The statistics were included in a communicable disease update presented to the County Council Tuesday by county Health Officer Thomas M. Thomas and his staff.
Mr. Thomas also noted that 96 cases of AIDS have been reported in Harford County. That figure has more than doubled since 1991, he told the council, which also sits as the Board of Health.
Part of the dramatic increase in cumulative cases can be attributed to a change in the definition of acquired immune deficiency syndrome by the Atlanta-based national Centers for Disease Control and Prevention, he said.
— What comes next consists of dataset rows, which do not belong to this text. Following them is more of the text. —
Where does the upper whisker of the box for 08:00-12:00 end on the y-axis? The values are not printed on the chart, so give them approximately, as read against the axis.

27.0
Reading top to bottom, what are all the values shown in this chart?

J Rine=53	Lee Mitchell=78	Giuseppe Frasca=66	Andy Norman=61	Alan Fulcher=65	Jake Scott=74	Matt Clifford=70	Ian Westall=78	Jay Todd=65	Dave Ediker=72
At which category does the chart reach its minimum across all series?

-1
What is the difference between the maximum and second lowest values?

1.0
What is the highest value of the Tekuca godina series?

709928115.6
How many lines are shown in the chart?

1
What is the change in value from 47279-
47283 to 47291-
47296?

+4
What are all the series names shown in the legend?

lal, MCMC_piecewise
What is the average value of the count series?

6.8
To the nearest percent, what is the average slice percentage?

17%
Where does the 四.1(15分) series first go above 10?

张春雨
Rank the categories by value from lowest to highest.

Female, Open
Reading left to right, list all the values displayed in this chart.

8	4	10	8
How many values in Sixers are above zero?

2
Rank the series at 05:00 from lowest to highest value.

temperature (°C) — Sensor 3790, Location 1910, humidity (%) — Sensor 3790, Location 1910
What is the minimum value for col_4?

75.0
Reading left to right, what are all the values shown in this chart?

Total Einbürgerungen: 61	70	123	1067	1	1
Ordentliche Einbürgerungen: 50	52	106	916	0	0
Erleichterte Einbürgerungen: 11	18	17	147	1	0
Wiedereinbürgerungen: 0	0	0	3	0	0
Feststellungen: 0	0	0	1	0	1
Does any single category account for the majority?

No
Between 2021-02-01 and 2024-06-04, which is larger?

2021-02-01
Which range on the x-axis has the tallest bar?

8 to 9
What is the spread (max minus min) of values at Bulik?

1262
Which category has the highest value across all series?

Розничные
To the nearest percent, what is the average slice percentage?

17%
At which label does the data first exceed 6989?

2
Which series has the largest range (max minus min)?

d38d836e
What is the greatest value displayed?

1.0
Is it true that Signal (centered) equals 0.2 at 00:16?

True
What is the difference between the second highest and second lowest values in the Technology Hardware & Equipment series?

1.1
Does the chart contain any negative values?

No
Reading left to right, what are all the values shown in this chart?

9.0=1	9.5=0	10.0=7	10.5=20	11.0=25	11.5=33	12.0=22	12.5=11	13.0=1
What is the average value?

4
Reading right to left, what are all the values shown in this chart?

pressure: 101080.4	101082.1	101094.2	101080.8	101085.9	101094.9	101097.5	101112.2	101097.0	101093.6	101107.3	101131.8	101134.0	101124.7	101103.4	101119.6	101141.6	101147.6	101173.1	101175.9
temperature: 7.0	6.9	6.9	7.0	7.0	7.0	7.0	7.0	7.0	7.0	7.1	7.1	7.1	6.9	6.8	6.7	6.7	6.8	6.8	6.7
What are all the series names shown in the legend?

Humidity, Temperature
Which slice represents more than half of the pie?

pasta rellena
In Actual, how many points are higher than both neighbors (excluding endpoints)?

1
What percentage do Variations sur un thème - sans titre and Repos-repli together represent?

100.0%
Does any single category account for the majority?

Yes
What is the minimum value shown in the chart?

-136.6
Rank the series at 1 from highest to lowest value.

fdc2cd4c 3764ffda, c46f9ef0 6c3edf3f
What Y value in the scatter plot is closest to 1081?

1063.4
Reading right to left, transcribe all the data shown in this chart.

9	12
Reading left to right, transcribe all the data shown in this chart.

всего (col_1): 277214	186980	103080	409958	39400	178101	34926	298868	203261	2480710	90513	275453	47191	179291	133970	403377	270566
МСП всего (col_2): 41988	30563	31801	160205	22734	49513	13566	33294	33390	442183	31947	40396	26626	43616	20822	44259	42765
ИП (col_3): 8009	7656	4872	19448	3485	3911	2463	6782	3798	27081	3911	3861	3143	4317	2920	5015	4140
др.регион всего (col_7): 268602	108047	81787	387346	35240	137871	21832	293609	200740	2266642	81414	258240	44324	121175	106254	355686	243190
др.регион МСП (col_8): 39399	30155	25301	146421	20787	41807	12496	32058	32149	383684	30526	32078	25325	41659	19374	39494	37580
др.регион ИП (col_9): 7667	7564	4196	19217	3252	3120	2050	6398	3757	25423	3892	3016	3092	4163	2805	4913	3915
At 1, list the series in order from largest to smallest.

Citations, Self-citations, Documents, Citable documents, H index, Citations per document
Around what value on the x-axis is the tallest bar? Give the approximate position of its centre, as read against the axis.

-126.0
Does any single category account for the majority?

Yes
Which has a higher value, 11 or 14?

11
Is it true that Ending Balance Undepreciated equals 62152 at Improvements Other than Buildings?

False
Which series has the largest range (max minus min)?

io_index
The new definition, which became effective in January 1993, is broader and includes more of those infected as AIDS patients.
But even without the revised definition, Harford's figures would indicate a steady increase in AIDS since the state began keeping records in 1981, said Deputy Health Officer Beverly Stump.
In the past year, 23 new cases of the deadly disease have been reported in the county, she said. In the year before that, 20 new cases were reported.
Statewide, the total number of AIDS cases grew from 47 in 1984 to 8,272 this year.
"It's out there, and it's included in every community," Dr. Stump said after the meeting. "It's not just an urban situation. It's everywhere."
Many people have been known to live several years after testing positive for the human immunodeficiency virus, which causes AIDS, but life expectancy after the onset of AIDS is greatly reduced, Dr. Stump noted.
She said that of the 8,272 AIDS patients reported in the state since 1981, 4,967 -- more than half -- have died. In Harford County, 35 of the 96 reported AIDS patients are still alive.
Voluntary HIV testing among Harford residents is also rising, Mr. Thomas said. He noted that by 1990, five years after HIV testing became available, the county was testing about 500 people a year.
That number doubled to 1,000 in 1991. Last year the county tested 1,042 people, of whom nine tested positive, Mr. Thomas said.
He said HIV testing in the county hit its high in 1992, when more than 1,500 people submitted to voluntary HIV testing. He attributed that number, in part, to public concern about the disease after basketball star Earvin "Magic" Johnson revealed in late 1991 that he was infected with HIV.